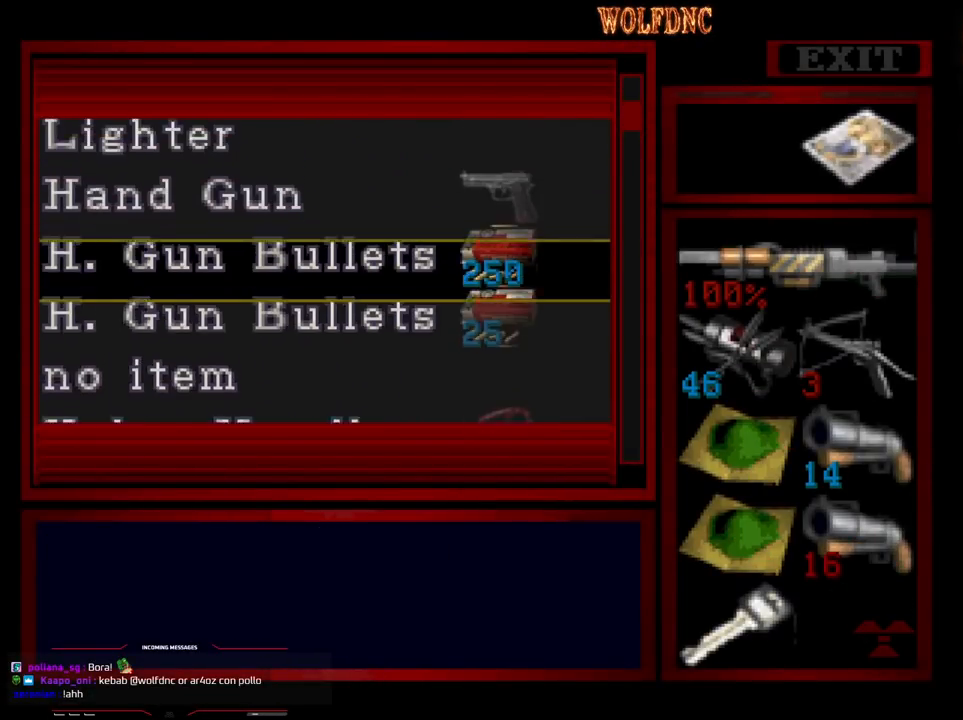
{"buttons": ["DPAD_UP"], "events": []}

____________________

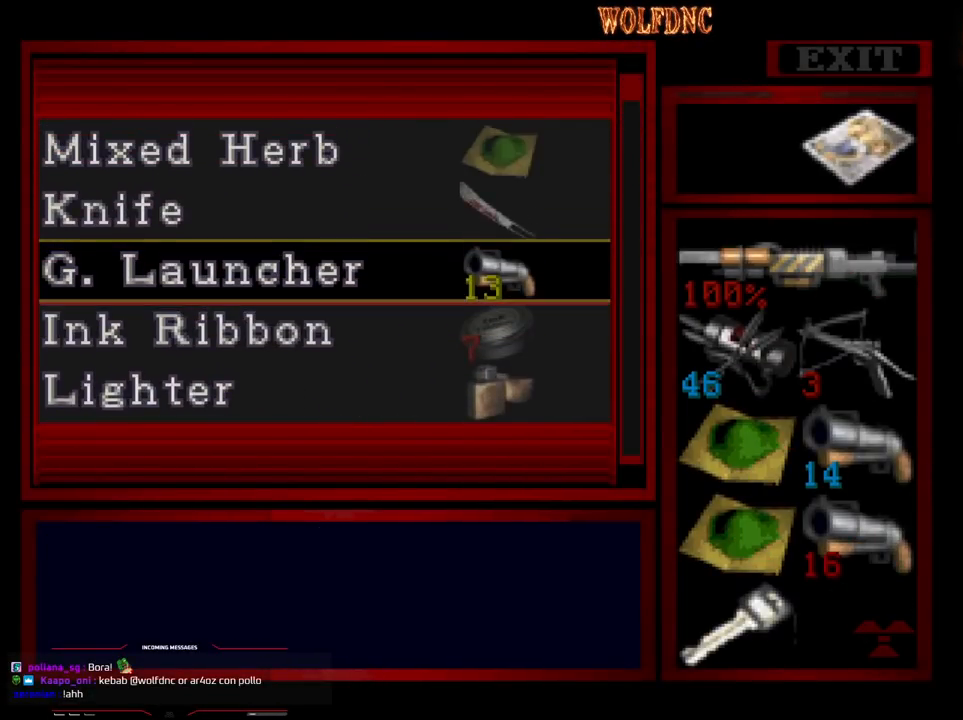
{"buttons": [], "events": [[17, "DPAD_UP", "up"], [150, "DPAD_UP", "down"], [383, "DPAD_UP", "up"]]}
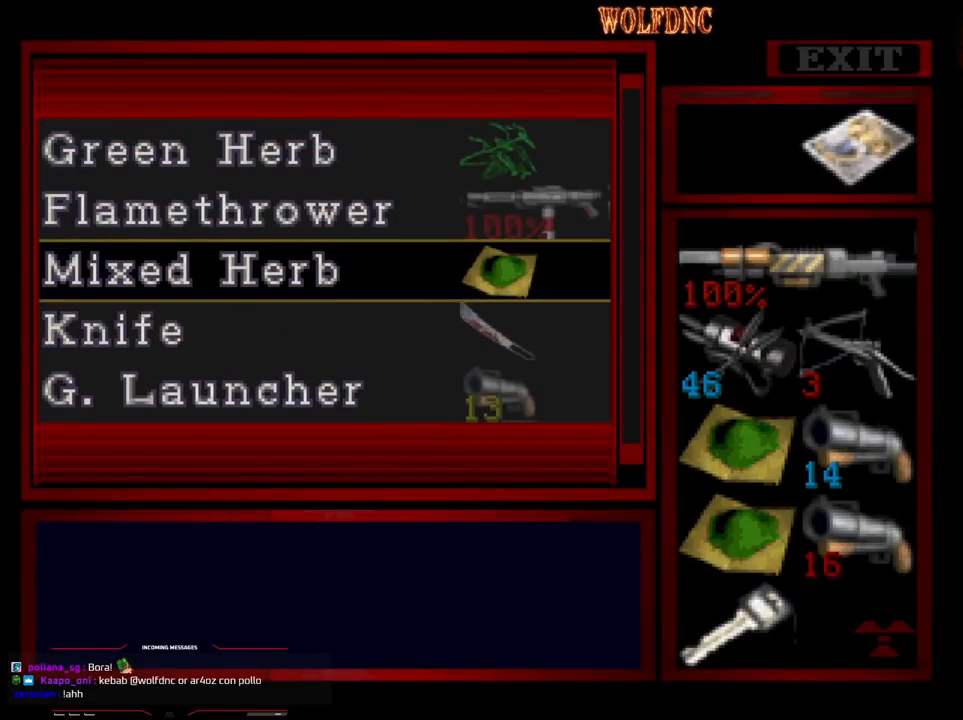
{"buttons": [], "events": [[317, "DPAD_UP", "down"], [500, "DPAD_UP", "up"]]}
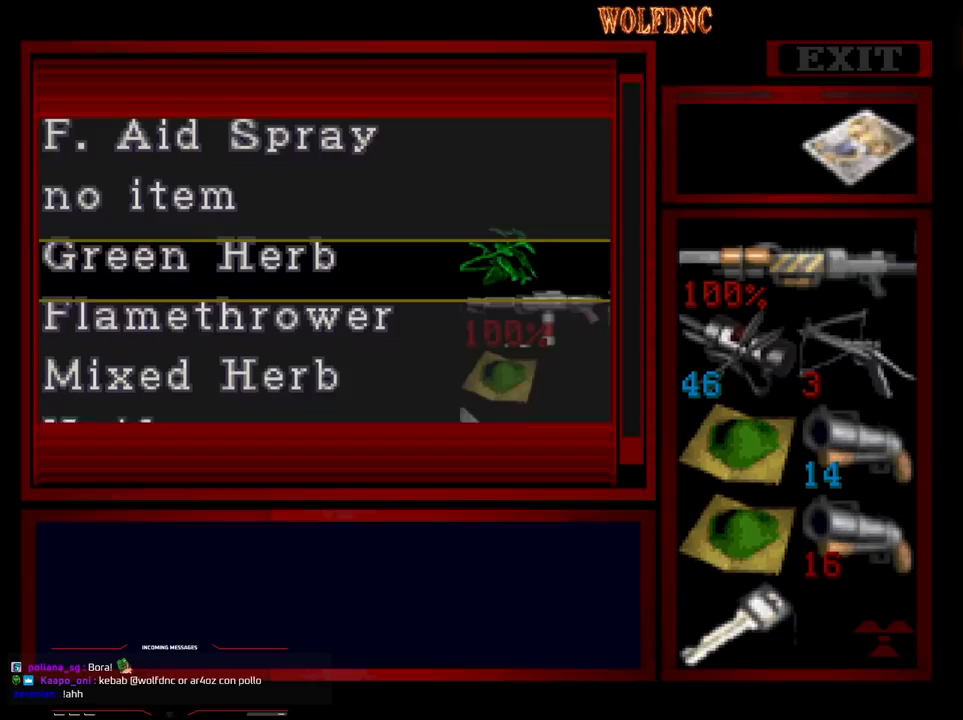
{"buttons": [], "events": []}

____________________

[ABOUT THIS EXERCISE]
Search the entries above for the word "down" and copy each line where it appears.

[ANSWER TO THIS TASK]
{"buttons": [], "events": [[17, "DPAD_UP", "up"], [150, "DPAD_UP", "down"], [383, "DPAD_UP", "up"]]}
{"buttons": [], "events": [[317, "DPAD_UP", "down"], [500, "DPAD_UP", "up"]]}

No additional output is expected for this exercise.